Same thing as before, dear-slow and easy wins the race.
Yes… but who would ever have believed the finish-line would turn out to be situated in such weird countryside?
She did move slowly and carefully, however, and was relieved to discover that manipulating the blow-in card one-handed was not as difficult-as she had feared it might be. This was partly because it was about six inches by four-almost the size of two playing cards laid side by side-but mostly because she wasn’t trying to do anything very tricky with it.
She held the card lengthwise between her first and second fingers, then used her thumb to bend the last half-inch of the long side all the way down. The fold wasn’t even, but she thought it would serve. Besides, nobody was going to come along and judge her work; Brownie Crafts Hour on Thursday nights at the First Methodist Church of Falmouth was long behind her now.
She pinched the purple card firmly between her first two fingers again and folded over another half-inch. It took her almost three minutes and seven fold-overs to get to the end of the card. When she finally did, she had something that looked like a bomber joint clumsily rolled in jaunty purple paper.
Or, if you stretched your imagination a little, a straw.
Jessie stuck it in her mouth, trying to hold the crooked folds together with her teeth. When she had it as firmly as she thought she was going to get it, she began feeling around for the glass again.
Stay careful, Jessie, Don’t spoil it all with impatience now!

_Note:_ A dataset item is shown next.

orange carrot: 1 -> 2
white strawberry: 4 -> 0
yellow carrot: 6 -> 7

Thanks for the advice. Also for the idea. It was great-I really mean that, Now, however, Id like you to shut up long enough for me to take my shot. Okay?

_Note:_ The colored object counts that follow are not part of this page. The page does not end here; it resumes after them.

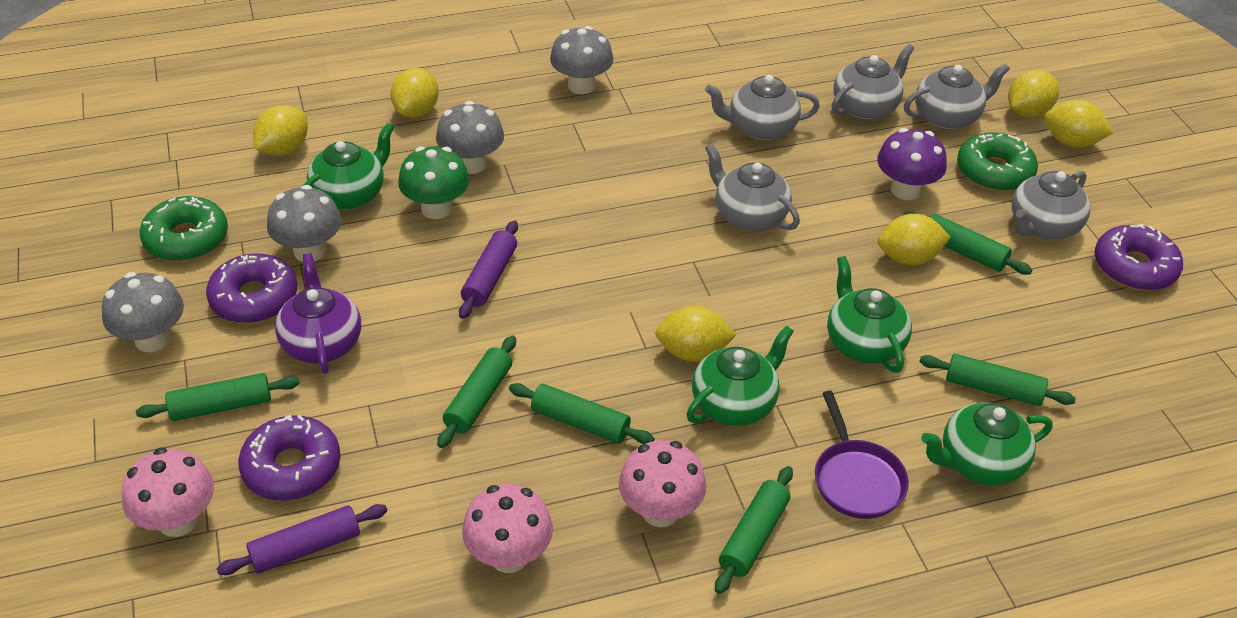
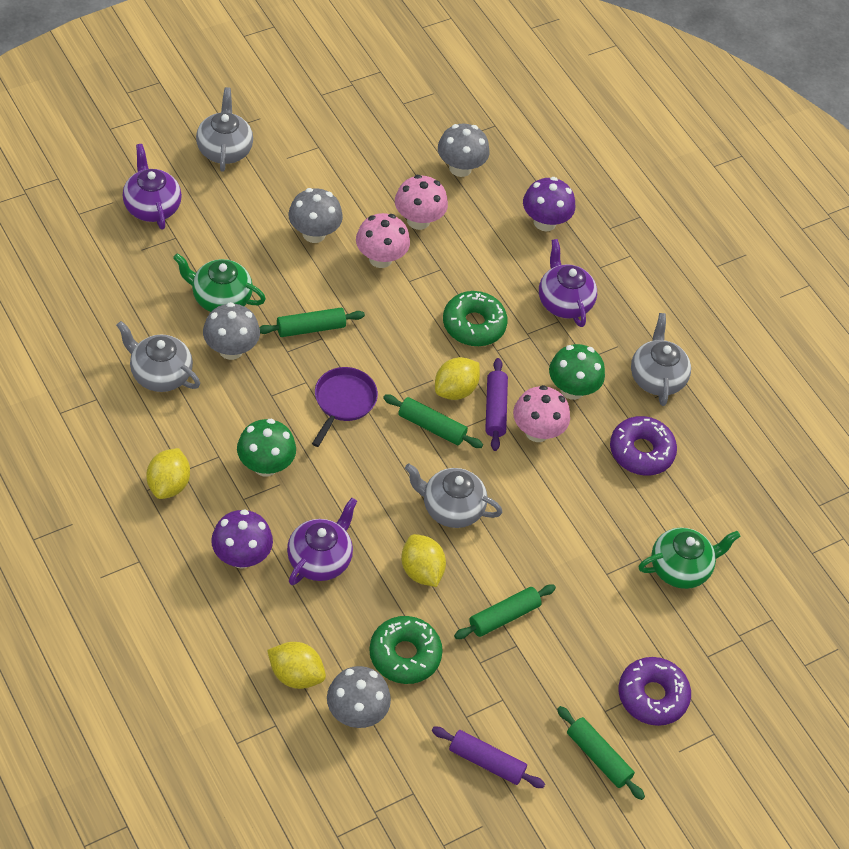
green mushroom: 1 -> 2
green rolling pin: 6 -> 4
green teapot: 4 -> 2
grey teapot: 5 -> 4
purple donut: 3 -> 2
purple mushroom: 1 -> 2
purple teapot: 1 -> 3
yellow lemon: 6 -> 4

When her fingertips touched the smooth surface of the glass, she slid them around it with the gentleness and caution of a young lover slipping her hand into her boyfriend’s fly for the first time.
Gripping the glass in its new position was a relatively simple matter. She brought it around and lifted it as far as the chain would allow. The last slivers of ice had melted, she saw; tempus had gone fugiting merrily along despite her feeling that it had stopped dead in its tracks around the time the dog had put in its first appearance. But she wouldn’t think about the dog. In fact, she was going to work hard at believing that no dog had ever been here.
You’re good at unhappening things, aren’t you, tootsie-wootsie?
Hey, Ruth-I’m trying to keep a grip on myself as well as on the damned glass, in case you didn’t notice. If playing a few mind-games helps me do that, I don’t see what the big deal is. just shut up for awhile, okay? Give it a rest and let me get on with my business.
Ruth apparently had no intention of giving it a rest, however. Shut up.” she marvelled. Boy, how that takes me back-it’s better than a Beach Boys oldie on the radio. You always did give good shut up, Jessie-remember that night in the dorm after we came back from your first and last consciousness-raising session at Neuworth?
I don’t want to remember, Ruth.
I’m sure you don’t, so I’ll remember for both of us, how’s that for a deal? You kept saying it was the girl with the scars on her breasts that had upset you, only her and nothing more, and when I tried to tell you what you’d said in the kitchen-about how you and your father had been alone at your place on Dark Score Lake when the sun went out in 1963, and how he’d done something to you-you told me to shut up. When I wouldn’t, you tried to slap me. When I still wouldn’t, you grabbed your coat, ran out, and spent the night somewhere else-probably in Susie Timmel’s little fleabag cabin down by the river, the one we used to call Susie’s Lez Hotel. By the end of the week, you’d found some girls who bad an apartment downtown and needed another roomie. Boom, as fast as that… but then, you always moved fast when you’d made up your mind, Jess, I’ll give you that. And like I said, you always gave good shut up.